Records drawn from a dataset:
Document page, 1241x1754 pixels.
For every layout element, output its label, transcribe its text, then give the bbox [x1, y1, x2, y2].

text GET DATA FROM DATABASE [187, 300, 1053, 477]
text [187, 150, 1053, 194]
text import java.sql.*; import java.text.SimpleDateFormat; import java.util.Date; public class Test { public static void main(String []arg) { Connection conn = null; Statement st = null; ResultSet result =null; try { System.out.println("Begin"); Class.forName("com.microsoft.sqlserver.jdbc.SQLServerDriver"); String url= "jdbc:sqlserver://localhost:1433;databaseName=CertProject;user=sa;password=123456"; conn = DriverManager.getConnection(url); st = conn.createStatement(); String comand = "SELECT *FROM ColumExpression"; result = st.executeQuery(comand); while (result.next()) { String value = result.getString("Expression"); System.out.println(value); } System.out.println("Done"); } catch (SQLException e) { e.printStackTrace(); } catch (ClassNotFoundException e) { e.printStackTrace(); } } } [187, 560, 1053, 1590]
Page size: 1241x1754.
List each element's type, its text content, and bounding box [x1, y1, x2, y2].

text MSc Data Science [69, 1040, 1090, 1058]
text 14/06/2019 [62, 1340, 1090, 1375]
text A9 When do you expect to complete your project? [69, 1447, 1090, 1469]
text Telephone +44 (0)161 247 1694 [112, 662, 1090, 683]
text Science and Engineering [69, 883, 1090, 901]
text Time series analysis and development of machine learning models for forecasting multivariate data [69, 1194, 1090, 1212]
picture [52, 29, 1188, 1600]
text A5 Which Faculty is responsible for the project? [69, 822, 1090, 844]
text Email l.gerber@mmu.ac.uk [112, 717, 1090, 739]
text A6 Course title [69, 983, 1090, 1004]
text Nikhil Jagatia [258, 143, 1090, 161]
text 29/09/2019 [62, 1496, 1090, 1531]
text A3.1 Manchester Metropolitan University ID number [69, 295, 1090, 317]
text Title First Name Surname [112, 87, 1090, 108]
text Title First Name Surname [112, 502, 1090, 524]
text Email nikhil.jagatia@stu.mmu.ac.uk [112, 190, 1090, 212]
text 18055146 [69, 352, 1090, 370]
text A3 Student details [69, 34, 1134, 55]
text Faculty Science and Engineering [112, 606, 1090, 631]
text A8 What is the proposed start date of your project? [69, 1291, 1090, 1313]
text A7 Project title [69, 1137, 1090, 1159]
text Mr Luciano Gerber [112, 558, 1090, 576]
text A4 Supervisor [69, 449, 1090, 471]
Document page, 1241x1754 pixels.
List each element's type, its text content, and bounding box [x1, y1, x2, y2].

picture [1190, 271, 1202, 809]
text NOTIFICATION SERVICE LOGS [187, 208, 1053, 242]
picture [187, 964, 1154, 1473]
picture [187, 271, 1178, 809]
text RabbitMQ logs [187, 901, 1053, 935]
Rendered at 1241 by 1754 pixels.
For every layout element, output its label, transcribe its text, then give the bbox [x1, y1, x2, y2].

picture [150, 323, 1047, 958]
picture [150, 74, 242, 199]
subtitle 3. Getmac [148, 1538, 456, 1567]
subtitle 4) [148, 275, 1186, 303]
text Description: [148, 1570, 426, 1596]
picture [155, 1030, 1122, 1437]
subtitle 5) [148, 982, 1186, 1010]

- **What to produce**
Return each entry from above without altering a single character.

- **Finished task**
Document page, 1241x1754 pixels.
For every layout element, output its label, transcribe its text, then give the bbox [x1, y1, x2, y2].

text GET DATA FROM DATABASE [187, 300, 1053, 477]
text [187, 150, 1053, 194]
text import java.sql.*; import java.text.SimpleDateFormat; import java.util.Date; public class Test { public static void main(String []arg) { Connection conn = null; Statement st = null; ResultSet result =null; try { System.out.println("Begin"); Class.forName("com.microsoft.sqlserver.jdbc.SQLServerDriver"); String url= "jdbc:sqlserver://localhost:1433;databaseName=CertProject;user=sa;password=123456"; conn = DriverManager.getConnection(url); st = conn.createStatement(); String comand = "SELECT *FROM ColumExpression"; result = st.executeQuery(comand); while (result.next()) { String value = result.getString("Expression"); System.out.println(value); } System.out.println("Done"); } catch (SQLException e) { e.printStackTrace(); } catch (ClassNotFoundException e) { e.printStackTrace(); } } } [187, 560, 1053, 1590]
Page size: 1241x1754.
List each element's type, its text content, and bounding box [x1, y1, x2, y2].

text MSc Data Science [69, 1040, 1090, 1058]
text 14/06/2019 [62, 1340, 1090, 1375]
text A9 When do you expect to complete your project? [69, 1447, 1090, 1469]
text Telephone +44 (0)161 247 1694 [112, 662, 1090, 683]
text Science and Engineering [69, 883, 1090, 901]
text Time series analysis and development of machine learning models for forecasting multivariate data [69, 1194, 1090, 1212]
picture [52, 29, 1188, 1600]
text A5 Which Faculty is responsible for the project? [69, 822, 1090, 844]
text Email l.gerber@mmu.ac.uk [112, 717, 1090, 739]
text A6 Course title [69, 983, 1090, 1004]
text Nikhil Jagatia [258, 143, 1090, 161]
text 29/09/2019 [62, 1496, 1090, 1531]
text A3.1 Manchester Metropolitan University ID number [69, 295, 1090, 317]
text Title First Name Surname [112, 87, 1090, 108]
text Title First Name Surname [112, 502, 1090, 524]
text Email nikhil.jagatia@stu.mmu.ac.uk [112, 190, 1090, 212]
text 18055146 [69, 352, 1090, 370]
text A3 Student details [69, 34, 1134, 55]
text Faculty Science and Engineering [112, 606, 1090, 631]
text A8 What is the proposed start date of your project? [69, 1291, 1090, 1313]
text A7 Project title [69, 1137, 1090, 1159]
text Mr Luciano Gerber [112, 558, 1090, 576]
text A4 Supervisor [69, 449, 1090, 471]
Document page, 1241x1754 pixels.
List each element's type, its text content, and bounding box [x1, y1, x2, y2].

picture [1190, 271, 1202, 809]
text NOTIFICATION SERVICE LOGS [187, 208, 1053, 242]
picture [187, 964, 1154, 1473]
picture [187, 271, 1178, 809]
text RabbitMQ logs [187, 901, 1053, 935]
Rendered at 1241 by 1754 pixels.
For every layout element, output its label, transcribe its text, then give the bbox [x1, y1, x2, y2].

picture [150, 323, 1047, 958]
picture [150, 74, 242, 199]
subtitle 3. Getmac [148, 1538, 456, 1567]
subtitle 4) [148, 275, 1186, 303]
text Description: [148, 1570, 426, 1596]
picture [155, 1030, 1122, 1437]
subtitle 5) [148, 982, 1186, 1010]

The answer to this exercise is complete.